Regarding coding tools like Copilot and Amazon CodeWhisperer, I generally hear good things, however they don’t take any feedback from the IDE so they generate broken code and I’m not sure this can be fixed. For one, given the forward feed process, this could be computationally expensive with many iterations (do it again, but don’t use class DoesNotExist, these methods…). GPT has been poor at this so far; it kind of loses track of the conversation. The IDE could provide more context to start with, as it has the full dependencies. However, when you’re adding new code, you’re going to need to add dependencies to your build file, more imports, etc. Same as when you cut and paste from Stack Overflow.

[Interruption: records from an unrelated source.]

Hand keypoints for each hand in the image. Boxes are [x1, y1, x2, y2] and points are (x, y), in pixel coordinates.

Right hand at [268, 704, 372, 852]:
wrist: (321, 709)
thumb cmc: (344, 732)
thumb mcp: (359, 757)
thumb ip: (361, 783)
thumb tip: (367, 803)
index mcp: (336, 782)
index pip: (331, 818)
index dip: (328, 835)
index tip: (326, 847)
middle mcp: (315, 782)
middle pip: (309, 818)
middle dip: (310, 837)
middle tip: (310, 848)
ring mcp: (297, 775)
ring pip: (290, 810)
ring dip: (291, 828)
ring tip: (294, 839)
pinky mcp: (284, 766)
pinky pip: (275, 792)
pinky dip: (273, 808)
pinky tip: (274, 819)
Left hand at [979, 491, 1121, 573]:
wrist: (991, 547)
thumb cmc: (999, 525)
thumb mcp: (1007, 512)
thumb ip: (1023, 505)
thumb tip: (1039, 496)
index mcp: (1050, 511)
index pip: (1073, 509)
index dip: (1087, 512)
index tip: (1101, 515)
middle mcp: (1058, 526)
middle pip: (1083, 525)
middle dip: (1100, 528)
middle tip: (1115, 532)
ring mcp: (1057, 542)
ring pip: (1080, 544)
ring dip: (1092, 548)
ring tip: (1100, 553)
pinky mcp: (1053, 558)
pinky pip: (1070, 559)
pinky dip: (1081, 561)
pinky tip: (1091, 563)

Better (or more) training/weights could help. If you look at what the community has accomplished with Stable Diffusion by trading models, it’s quite impressive. I had thought Midjourney was far ahead, but a recent discussion on HackerNews suggested that was an antiquated view – from two months ago. The community’s new tools, models, etc. allow much better control.

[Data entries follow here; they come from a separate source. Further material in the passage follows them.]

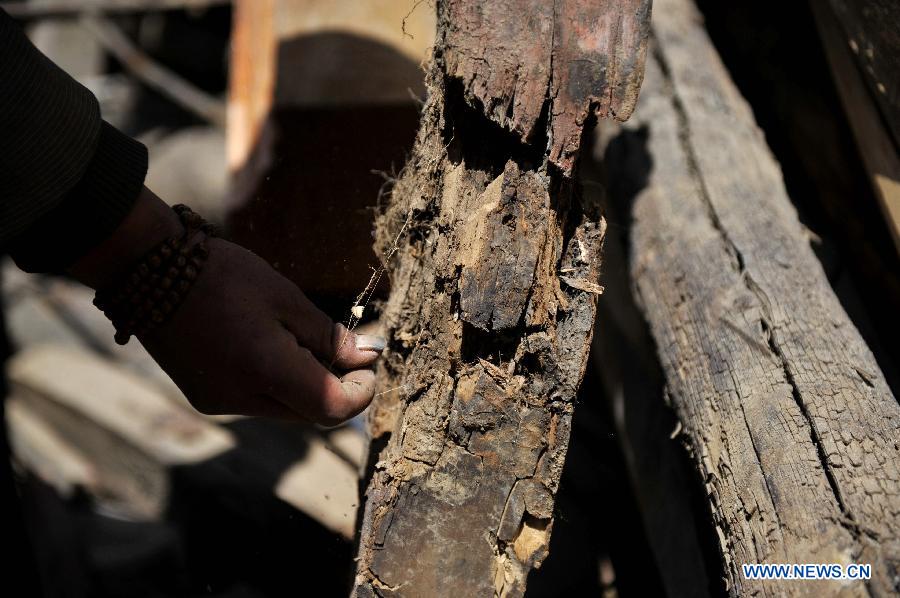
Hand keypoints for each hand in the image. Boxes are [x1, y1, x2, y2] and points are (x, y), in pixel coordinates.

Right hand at [70, 188, 381, 424]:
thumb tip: (366, 357)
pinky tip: (269, 346)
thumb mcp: (284, 297)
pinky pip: (257, 402)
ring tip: (299, 339)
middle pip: (310, 413)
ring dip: (306, 385)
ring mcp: (219, 402)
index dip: (360, 392)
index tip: (367, 364)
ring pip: (285, 410)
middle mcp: (240, 398)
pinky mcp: (205, 398)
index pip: (331, 409)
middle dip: (335, 386)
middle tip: (343, 348)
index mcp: (265, 369)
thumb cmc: (221, 274)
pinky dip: (277, 383)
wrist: (147, 270)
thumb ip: (327, 335)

My hope is we’ll get similar out of the open source LLaMA. Or maybe CodeWhisperer, which already has extra training on AWS APIs, will allow you to create a model weighted on your exact stack. It’s a hard problem, and maybe there will be better ways.
In the meantime, some comments from some legendary programmers like Antirez suggest it’s already quite good for whipping out quick and dirty code in languages you aren’t familiar with. Think build files, bash scripts, Jenkins files, etc. This could up the game of full stack programmers, as just about every one I talk to has a strong preference (and experience) with one side of the stack.
What I am most curious about is if we can create new languages and frameworks that are designed to be correctly predicted. We’ve already heard talk that AI is going to kill low code platforms. But maybe low code platforms evolve to be even more productive with AI. Surely they are scrambling to figure that out.
I believe two companies are so well vertically integrated that they have the most potential: Microsoft and Amazon. Microsoft is the clear frontrunner. They are already investors in OpenAI and have GitHub Copilot. But they also own the entire .NET ecosystem and Azure. I can imagine an AI-powered, cloud-native platform based on TypeScript everywhere.
Amazon will want to compete and have already started with CodeWhisperer and Cloud9. However, the overall AWS ecosystem has a steep learning curve. Their attempts to do low code with Amplify have not been well received by the larger community. But I think they started with the goal of making software development easier for AWS admins and devs building highly scalable systems. Google had similar struggles with AppEngine. The majority needs a low learning curve and apps for maybe hundreds of thousands, not billions.
It’s early enough to be anyone’s game. Maybe Meta, shifting from the metaverse to AI, will win it all with a PHP stack?